Les compagnies des eaux ont excellé dans la maximisation des rendements pour les actionnaires. Depuis la privatisation, ils ont versé 72 milliards de livres sterling de dividendes et 15 milliards de livres sterling supplémentaires sont attendus d’ici 2030. En outre, des milliards inconnus ont été aspirés par le biais de transactions intragroupe et entre parties liées telles que les intérêts sur la dette, les redevances et les frais de gestion.
Les ministres sont bien conscients des abus. Par exemple, en 2018, le secrétaire à l’environnement de l’époque, Michael Gove, a déclaré :
« Il n’y a eu aucun investissement dans de nouvelles infrastructures d’approvisionnement d’importance nationale, telles que les grands réservoirs, depuis la privatisation… Ils se sont protégés de tout examen, se sont cachés derrière des structures financières complexes, ont évité de payer des impôts, ont récompensé les personnes déjà aisées, ont maintenu des charges plus élevées que ils devaient l’être et ont permis aux fuites, à la pollution et à d’autres défaillances de persister trop longtemps.
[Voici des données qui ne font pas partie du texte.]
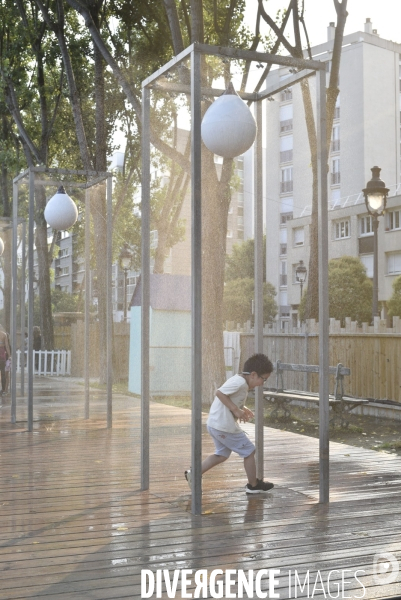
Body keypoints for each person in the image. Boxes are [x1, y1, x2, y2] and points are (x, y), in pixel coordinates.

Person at [185, 353, 275, 494]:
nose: (263, 383)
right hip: (223, 426)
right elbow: (220, 393)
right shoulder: (239, 382)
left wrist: (242, 409)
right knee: (249, 451)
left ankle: (194, 473)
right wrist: (235, 410)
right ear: (253, 374)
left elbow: (230, 397)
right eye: (263, 379)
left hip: (215, 424)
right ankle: (253, 485)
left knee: (222, 454)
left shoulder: (240, 381)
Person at [0, 325, 11, 397]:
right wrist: (9, 355)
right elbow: (6, 345)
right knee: (3, 373)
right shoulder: (4, 334)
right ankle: (3, 389)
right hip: (2, 354)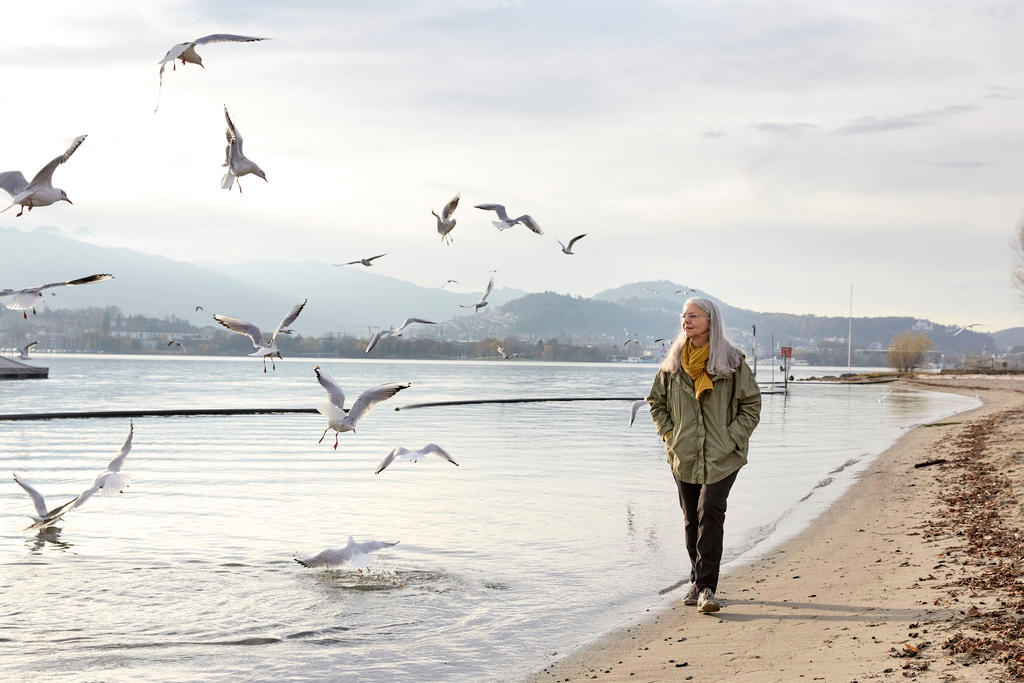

Pourtant, peu de choses ont changé. Les frais facturés aux clients frauduleux se sont poursuivis. L’évasion fiscale est monnaie courante. Depuis 1989, la population de l’Angleterre est passée de 47,5 millions à 56 millions, mais aucun nouveau réservoir d’eau n’a été construit. Les terres remises aux compagnies des eaux au moment de la privatisation ont été vendues. De nouveaux réservoirs sont évoqués, mais leur construction et leur mise en service peuvent prendre près d’une décennie. Plutôt que de forcer les entreprises à investir, le gouvernement a déplacé les objectifs. La loi sur l’environnement de 2021 a donné aux entreprises jusqu’en 2050 pour mettre fin au déversement d’eaux usées brutes dans les rivières.
La privatisation de l’eau a échoué. Les monopoles publics aux mains du privé conduisent toujours à des abus et l’industrie de l’eau l’a montré en abondance. La propriété publique et l’habilitation des consommateurs à poursuivre les entreprises et les administrateurs sont la voie à suivre. Contrairement à l’Angleterre, l’eau en Ecosse est restée sous propriété publique. Scottish Water a investi près de 35 % de plus par ménage dans le système depuis 2002, par rapport à l’Angleterre, et facture 14 % de moins pour l’eau. Ainsi, les 87 milliards de livres sterling remis aux actionnaires en Angleterre auraient directement servi à améliorer les infrastructures.